**What is expected**
Repeat the records with "pose line" swapped for "motion line", changing nothing else, and leave the pictures out.
Exercise input Block Start
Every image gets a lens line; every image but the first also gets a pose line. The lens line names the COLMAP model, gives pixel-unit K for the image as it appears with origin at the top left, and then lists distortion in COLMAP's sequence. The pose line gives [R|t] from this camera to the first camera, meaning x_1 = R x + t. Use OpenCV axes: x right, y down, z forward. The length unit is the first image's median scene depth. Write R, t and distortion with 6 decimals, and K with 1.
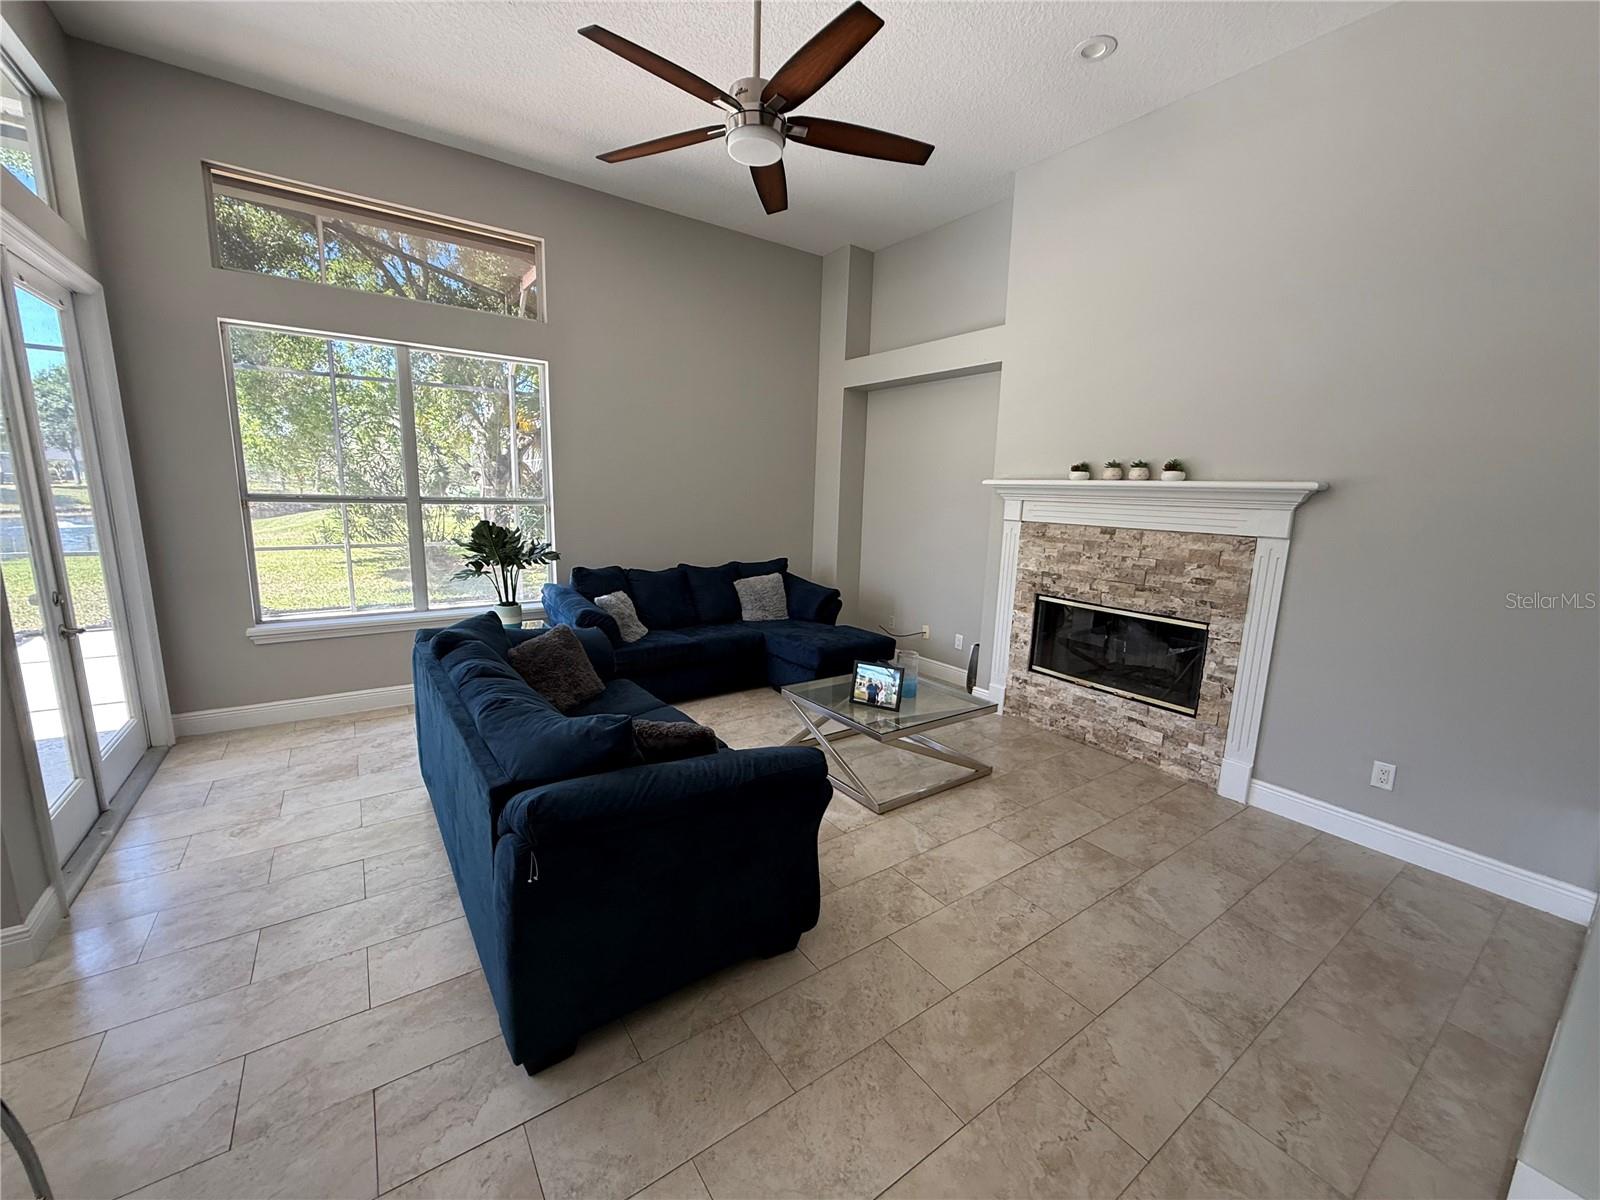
lens RADIAL K [[637.8, 0, 797.9], [0, 637.8, 597.0], [0, 0, 1]] dist [-0.001902, 0.000560]
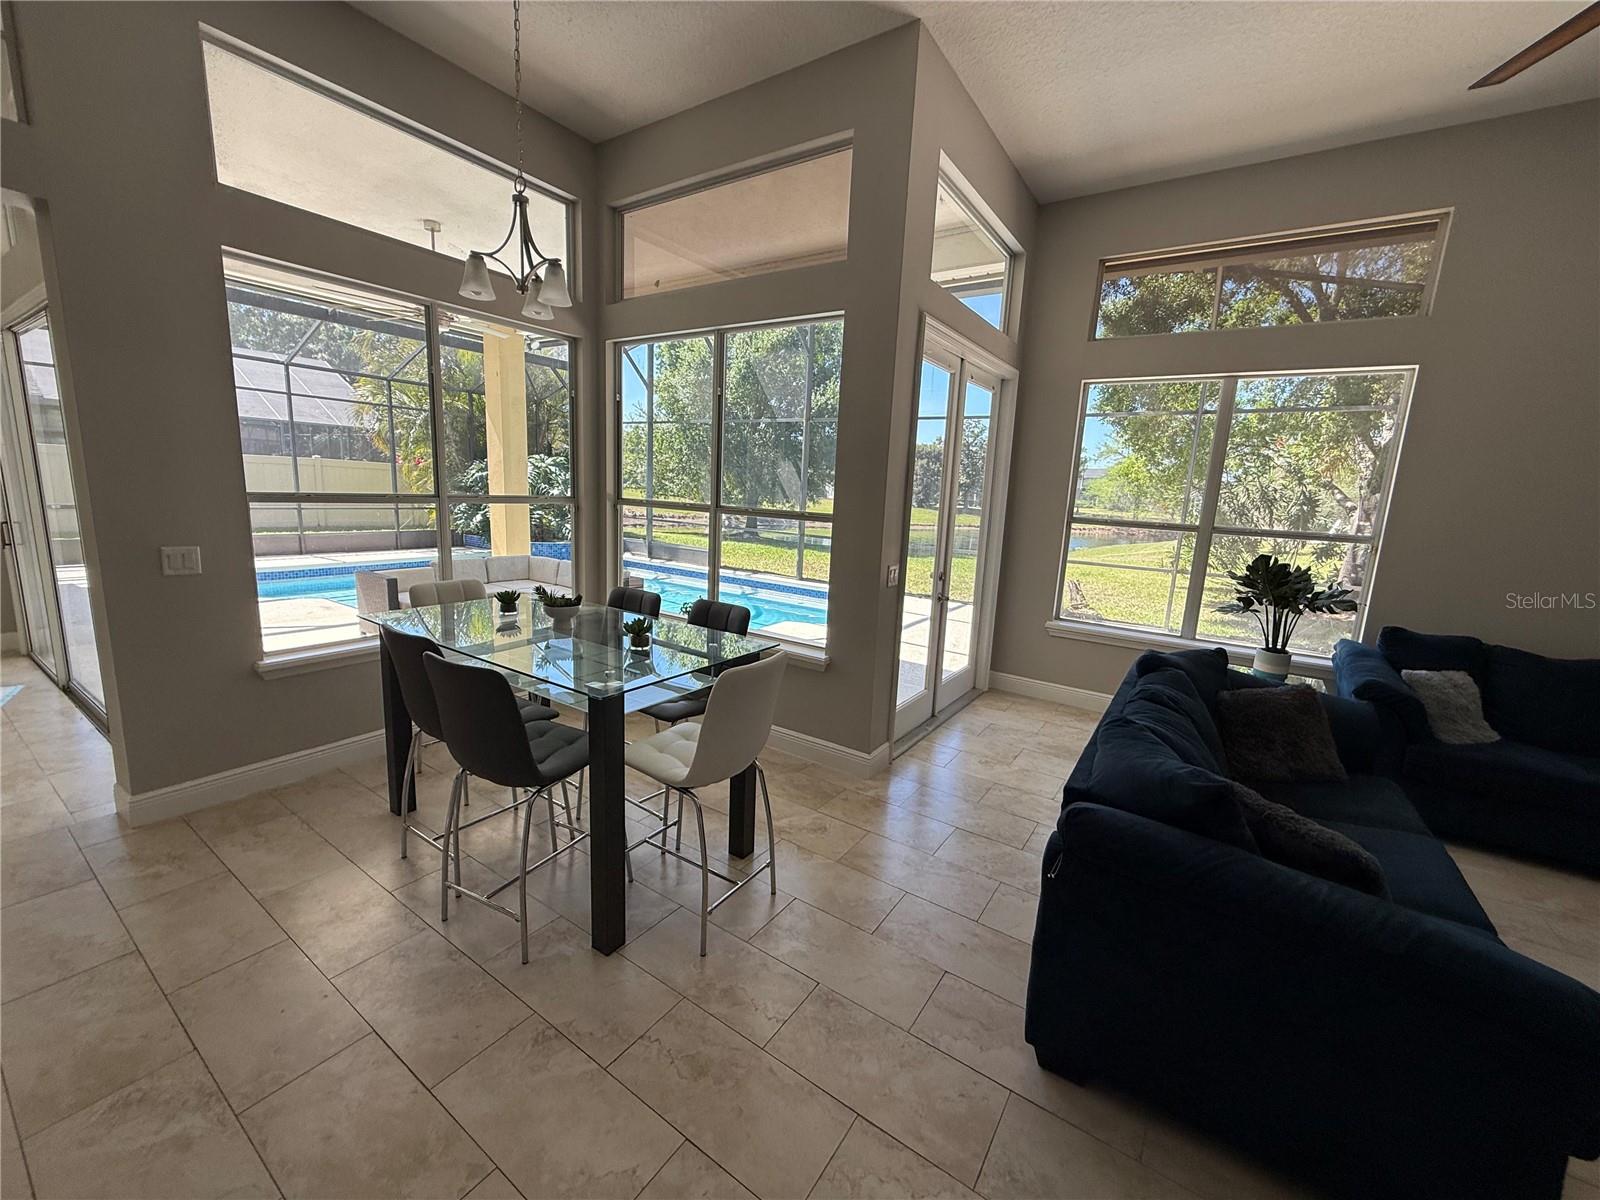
lens RADIAL K [[637.8, 0, 796.3], [0, 637.8, 599.5], [0, 0, 1]] dist [-0.001902, 0.000560]
pose [[0.353720, 0.152596, -0.922820, 0.127656], [-0.195178, 0.976926, 0.086731, -0.005967], [0.914761, 0.149436, 0.375341, 0.052562]]
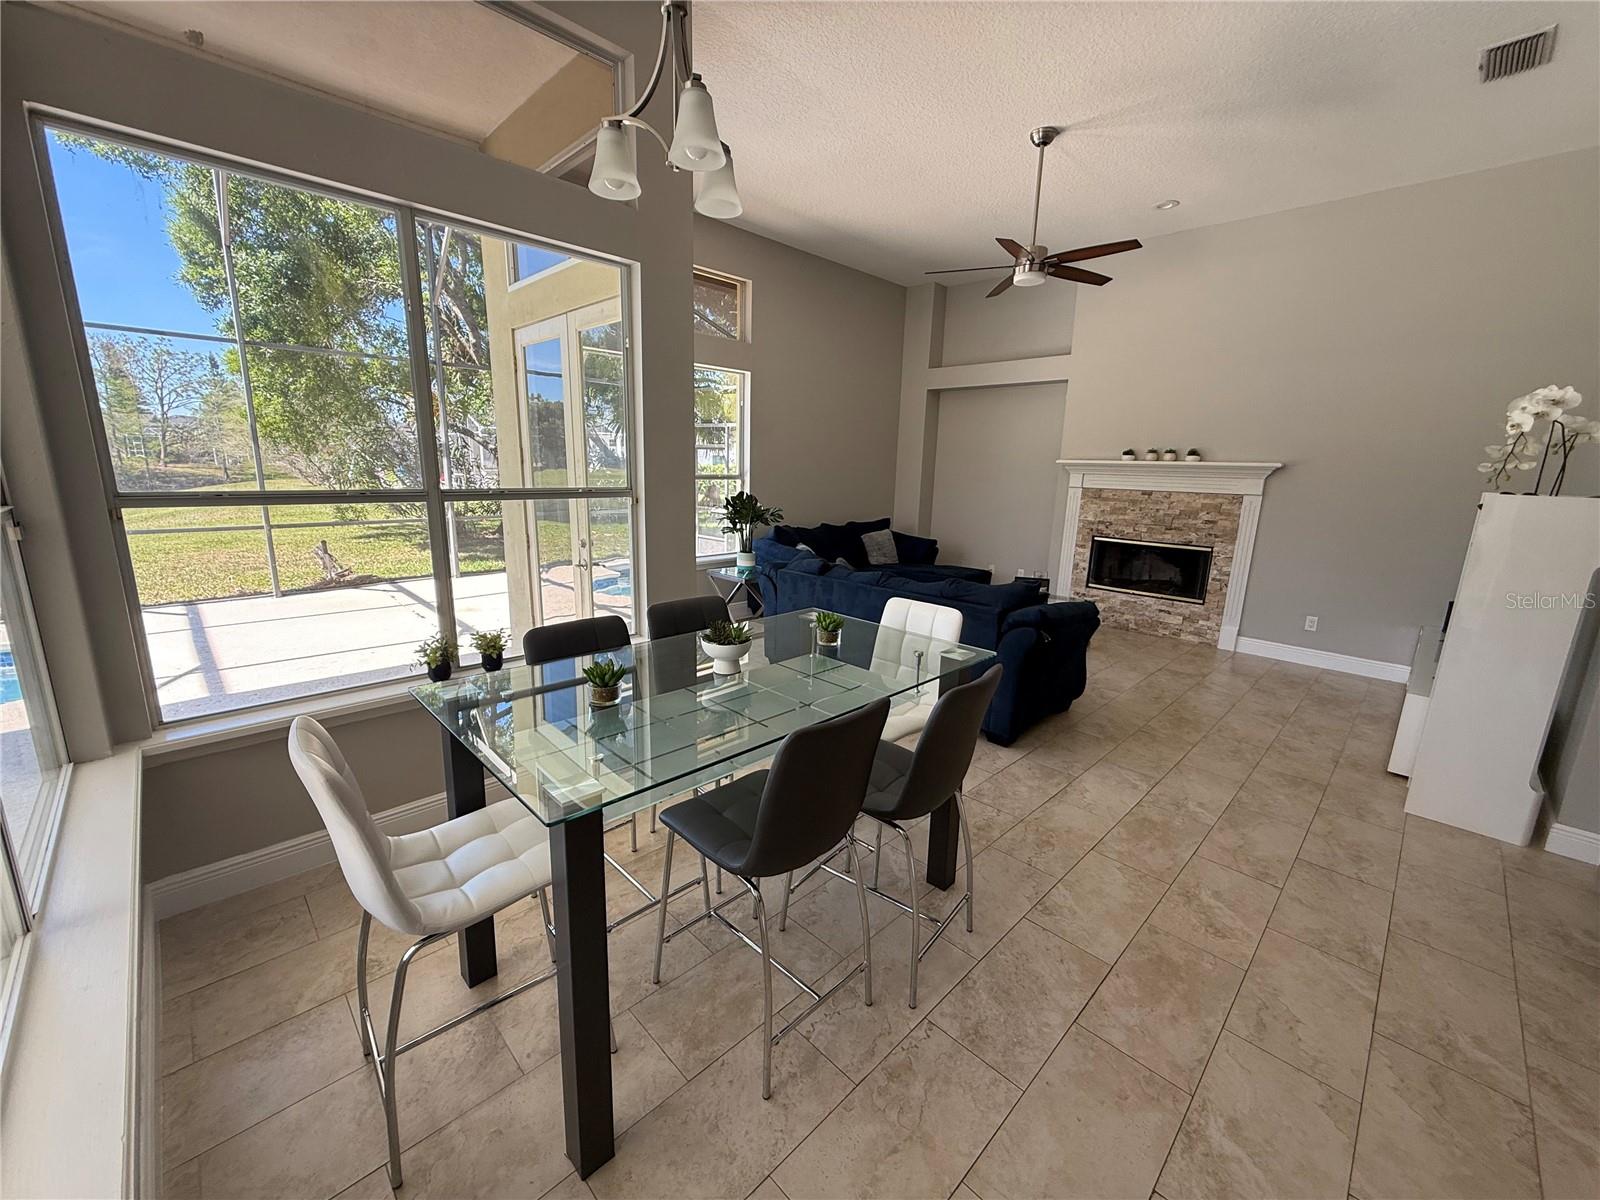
lens RADIAL K [[637.8, 0, 798.5], [0, 637.8, 597.9], [0, 0, 1]] dist [-0.001902, 0.000560]
pose [[0.986301, -0.038273, 0.160456, -0.624516], [0.031295, 0.998461, 0.045793, 0.056421], [-0.161962, -0.040145, 0.985980, -0.427968]]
Exercise input Block End
**Response to this exercise**
Every image gets a lens line; every image but the first also gets a motion line. The lens line names the COLMAP model, gives pixel-unit K for the image as it appears with origin at the top left, and then lists distortion in COLMAP's sequence. The motion line gives [R|t] from this camera to the first camera, meaning x_1 = R x + t. Use OpenCV axes: x right, y down, z forward. The length unit is the first image's median scene depth. Write R, t and distortion with 6 decimals, and K with 1.
lens RADIAL K [[637.8, 0, 797.9], [0, 637.8, 597.0], [0, 0, 1]] dist [-0.001902, 0.000560]
lens RADIAL K [[637.8, 0, 796.3], [0, 637.8, 599.5], [0, 0, 1]] dist [-0.001902, 0.000560]
pose [[0.353720, 0.152596, -0.922820, 0.127656], [-0.195178, 0.976926, 0.086731, -0.005967], [0.914761, 0.149436, 0.375341, 0.052562]]
lens RADIAL K [[637.8, 0, 798.5], [0, 637.8, 597.9], [0, 0, 1]] dist [-0.001902, 0.000560]
pose [[0.986301, -0.038273, 0.160456, -0.624516], [0.031295, 0.998461, 0.045793, 0.056421], [-0.161962, -0.040145, 0.985980, -0.427968]]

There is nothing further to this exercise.